Over on a drum corps discussion group, someone went to a lot of trouble to consider how Drum Corps International might be restructured as a response to the shrinking number of competitive drum corps, in order to keep the activity financially and socially viable.

It was a detailed plan.

And I think it would fail.

Here’s my response:

*****

Clearly a lot of thought and care went into this plan. But at the end of the day, there simply are not enough competitive corps left *in existence* to make it viable, for the management and funding of the activity or for the fans.

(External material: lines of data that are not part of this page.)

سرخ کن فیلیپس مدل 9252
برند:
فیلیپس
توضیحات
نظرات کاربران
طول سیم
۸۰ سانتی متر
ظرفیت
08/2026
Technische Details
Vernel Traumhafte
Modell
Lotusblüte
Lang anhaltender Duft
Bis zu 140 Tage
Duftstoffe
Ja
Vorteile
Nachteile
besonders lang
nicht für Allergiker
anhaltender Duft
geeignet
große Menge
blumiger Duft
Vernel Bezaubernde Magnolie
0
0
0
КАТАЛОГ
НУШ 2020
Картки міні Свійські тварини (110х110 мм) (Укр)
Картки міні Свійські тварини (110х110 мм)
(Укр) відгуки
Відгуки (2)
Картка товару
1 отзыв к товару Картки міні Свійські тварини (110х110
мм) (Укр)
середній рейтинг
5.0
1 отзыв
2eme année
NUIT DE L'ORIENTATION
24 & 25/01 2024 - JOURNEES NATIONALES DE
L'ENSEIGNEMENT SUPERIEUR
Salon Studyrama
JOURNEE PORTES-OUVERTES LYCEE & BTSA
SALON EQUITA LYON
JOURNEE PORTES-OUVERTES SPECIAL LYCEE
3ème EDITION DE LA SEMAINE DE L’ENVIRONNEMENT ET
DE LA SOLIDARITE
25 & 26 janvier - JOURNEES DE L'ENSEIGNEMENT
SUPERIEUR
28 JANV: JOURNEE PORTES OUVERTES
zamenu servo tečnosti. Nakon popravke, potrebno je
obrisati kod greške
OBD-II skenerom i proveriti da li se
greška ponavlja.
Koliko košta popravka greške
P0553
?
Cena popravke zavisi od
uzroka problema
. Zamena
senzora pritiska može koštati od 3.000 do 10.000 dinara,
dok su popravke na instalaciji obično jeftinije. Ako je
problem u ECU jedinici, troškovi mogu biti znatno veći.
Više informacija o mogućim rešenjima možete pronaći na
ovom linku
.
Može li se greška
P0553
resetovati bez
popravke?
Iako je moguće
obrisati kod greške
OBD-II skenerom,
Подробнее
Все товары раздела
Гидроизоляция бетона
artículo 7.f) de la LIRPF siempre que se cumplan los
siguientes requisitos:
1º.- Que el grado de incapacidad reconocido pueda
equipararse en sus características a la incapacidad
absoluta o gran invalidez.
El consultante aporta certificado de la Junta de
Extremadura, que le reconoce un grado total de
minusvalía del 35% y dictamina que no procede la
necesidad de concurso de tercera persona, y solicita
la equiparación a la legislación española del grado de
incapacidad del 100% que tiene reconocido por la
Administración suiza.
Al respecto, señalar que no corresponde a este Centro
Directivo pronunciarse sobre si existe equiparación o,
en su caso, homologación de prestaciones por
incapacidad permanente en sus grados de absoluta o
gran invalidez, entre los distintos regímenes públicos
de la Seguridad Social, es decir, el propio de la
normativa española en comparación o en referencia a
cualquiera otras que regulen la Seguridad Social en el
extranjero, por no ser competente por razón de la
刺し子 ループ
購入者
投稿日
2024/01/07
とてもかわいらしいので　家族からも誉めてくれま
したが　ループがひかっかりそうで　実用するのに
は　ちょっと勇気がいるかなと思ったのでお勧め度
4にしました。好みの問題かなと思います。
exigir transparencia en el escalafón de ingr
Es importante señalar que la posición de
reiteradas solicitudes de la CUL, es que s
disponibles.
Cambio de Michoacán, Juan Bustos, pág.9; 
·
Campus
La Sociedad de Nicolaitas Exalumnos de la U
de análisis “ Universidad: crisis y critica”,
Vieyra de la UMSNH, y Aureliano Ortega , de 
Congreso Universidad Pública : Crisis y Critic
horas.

If someone saves up several hundred dollars (tickets/gas/lodging/potentially unpaid time off work) to travel to watch a drum corps show, they *might* fare better getting to a show that’s closer to home. If they do, how many will travel farther to see a second show somewhere else?

DCI has changed because the whole world has changed. While they have done an admirable job in bringing the marching arts to new levels of quality and artistry, it has ultimately come at the expense of high levels of participation. There are far fewer competitive drum corps today than forty or even thirty years ago, because there are now far fewer people who can afford to participate. (The root causes of the higher costs have been covered elsewhere.) DCI’s continued refusal to see this is evidence of the leadership’s own hubris.

As much as I love the marching arts, I can see a time when independent competitive drum corps in the style of DCI and national touring no longer exists, and it may well happen in my lifetime. Everything is just too damned expensive now, and wages and schedules and real life cannot keep up with the man-eating leviathan that DCI has become.

Want to save drum corps? Make it local and grass roots again, and make it smaller. Make it shoestring. Make it gritty and scrappy again. And reach out to the communities who are really good at doing gritty and scrappy. Examples that come to mind include orgs like Bay Ratz Marching Battery in southern Mississippi and Mad Beatz in Philadelphia. And don’t make it competitive, at least right out of the gate. Make it performative and community-minded, period.

The beats will be dirty to begin with. That’s okay. The average parent or city leader doesn’t care about dirty beats. They care about kids marching down the street in matching t-shirts, making beautiful noise and bringing smiles to peoples’ faces, and hope to their hearts.

DCI will eat itself. And that’s too bad. But that is what the weight of hubris can do.

Make drum corps truly relevant to the community again, and you just might save it.